Das Wurzelhaar des Efeus verdrillt und verkürzt sich, während es in einer Vertiefung der Hauswand oder der Baumrinde austrocknet.
© Plant Biomechanics Group Freiburg
Ein eindrückliches Beispiel für die Genialität der Natur stellt der Efeu dar. Efeu klettert mithilfe von Wurzeln. Diese Wurzeln weisen Wurzelhärchen auf, die einen Durchmesser von 10-15 Mikrometer und eine Länge von 100-200 Mikrometer haben. Jedes Wurzelhaar besteht aus einer einzelnen Zelle und weist auf seiner Oberfläche Vesikeln mit einer klebrigen Flüssigkeit auf. Regelmäßig angeordnete Zellulosemikrofibrillen in der Wand des Wurzelhaars sind schraubig angeordnet. Diese Zellulosemikrofribillen stehen in einem Winkel von ca. 40 Grad zur Längsachse. Nur im letzten Bereich an der Spitze des Härchens beträgt der Winkel etwa 55 Grad.
Speck und sein Team haben den Vorgang des Festhaftens genau nachvollzogen. Ein Wurzelhaar wächst in eine mikroskopische Vertiefung der Hauswand oder der Baumrinde hinein. Bei einer Berührung mit der Umgebung platzen die Vesikel mit dem Kleber auf; das Härchen haftet sich fest. Im Verlauf des Prozesses trocknet das Härchen aus. Aufgrund der Anordnung der Zelluloseverstärkungen zieht es sich schraubig zusammen und verkürzt sich. Weil der Winkel des letzten Bereichs größer ist als die anderen Winkel, krümmt sich die Haarspitze zu einer Art Haken, der noch zusätzlichen Halt im Inneren der Oberflächenvertiefung bietet. Durch die Verkürzung des Härchens wird der ganze Efeutrieb näher an die Hauswand oder die Baumrinde gezogen.
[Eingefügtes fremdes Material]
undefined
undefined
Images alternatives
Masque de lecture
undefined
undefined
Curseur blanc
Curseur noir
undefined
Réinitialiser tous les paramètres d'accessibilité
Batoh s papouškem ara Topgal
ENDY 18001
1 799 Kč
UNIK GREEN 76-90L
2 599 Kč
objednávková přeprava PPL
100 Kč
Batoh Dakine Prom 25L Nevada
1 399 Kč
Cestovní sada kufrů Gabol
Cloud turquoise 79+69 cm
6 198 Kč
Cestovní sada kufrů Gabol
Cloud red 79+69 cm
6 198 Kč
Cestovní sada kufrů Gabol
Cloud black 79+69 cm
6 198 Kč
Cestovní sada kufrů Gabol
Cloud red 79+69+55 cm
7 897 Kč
Steuerbare Klebeeigenschaften?
Mithilfe von Techniken wie dem Elektrospinnen, das dazu dient, feinste Materialfasern herzustellen, haben die Kooperationspartner von der Materialforschung und der Makromolekularen Chemie bereits erste Materialien hergestellt, die sich ähnlich verhalten. „In Zukunft wird es aber auch darum gehen, die Materialien besser und intelligenter zu machen als das Vorbild in der Natur“, sagt Speck. Ist es möglich, Kleber herzustellen, die auf Kommando aushärten und sich wieder lösen können? Ein Ansatz wäre, Materialien so zu modifizieren, dass sie nach UV-Einstrahlung oder bei Temperaturveränderungen ihre Eigenschaften reversibel ändern können. Eine andere Zukunftsvision ist die Koppelung eines Klebers mit einem Farbindikator, der dem Anwender zeigt, wie gut der Kleber bereits ausgehärtet ist, beziehungsweise ob Fehlklebestellen aufgetreten sind.
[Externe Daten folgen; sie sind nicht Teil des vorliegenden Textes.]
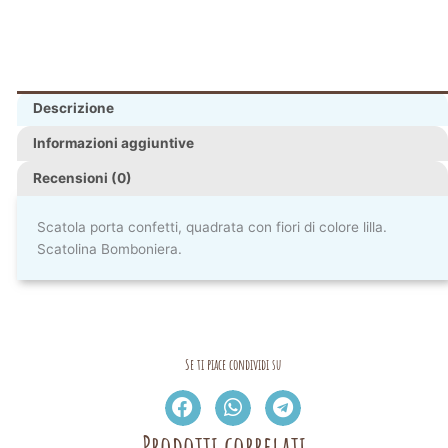
Descrizione
Informazioni aggiuntive
Recensioni (0)
Scatola porta confetti, quadrata con fiori di colore lilla.
Scatolina Bomboniera.
Se ti piace condividi su
Prodotti correlati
Solche Anwendungen sind durchaus realistisch. Im Laufe dieses Jahres wollen Speck und seine Partner einen ersten Demonstrator für eine intelligente Klebeverbindung vorzeigen können. In den folgenden anderthalb Jahren möchten sie dann einen Prototyp in der Hand halten. Erste Firmen sind schon jetzt interessiert. Für eine industrielle Verwertung muss freilich auch noch die Kostenhürde genommen werden, denn es reicht nicht aus, wenn ein Kleber intelligent ist; er muss auch billig sein. „Aber solche Fragen werden sich uns erst in weiterer Zukunft stellen“, sagt Speck. In den Blickwinkel der Forscher aus dem Bereich der grundlagennahen Bionik kommen jetzt erst mal noch Affenbaum, Gummibaum und Vanille. Nach welchen Prinzipien haften diese? Und wie kann man das noch besser machen?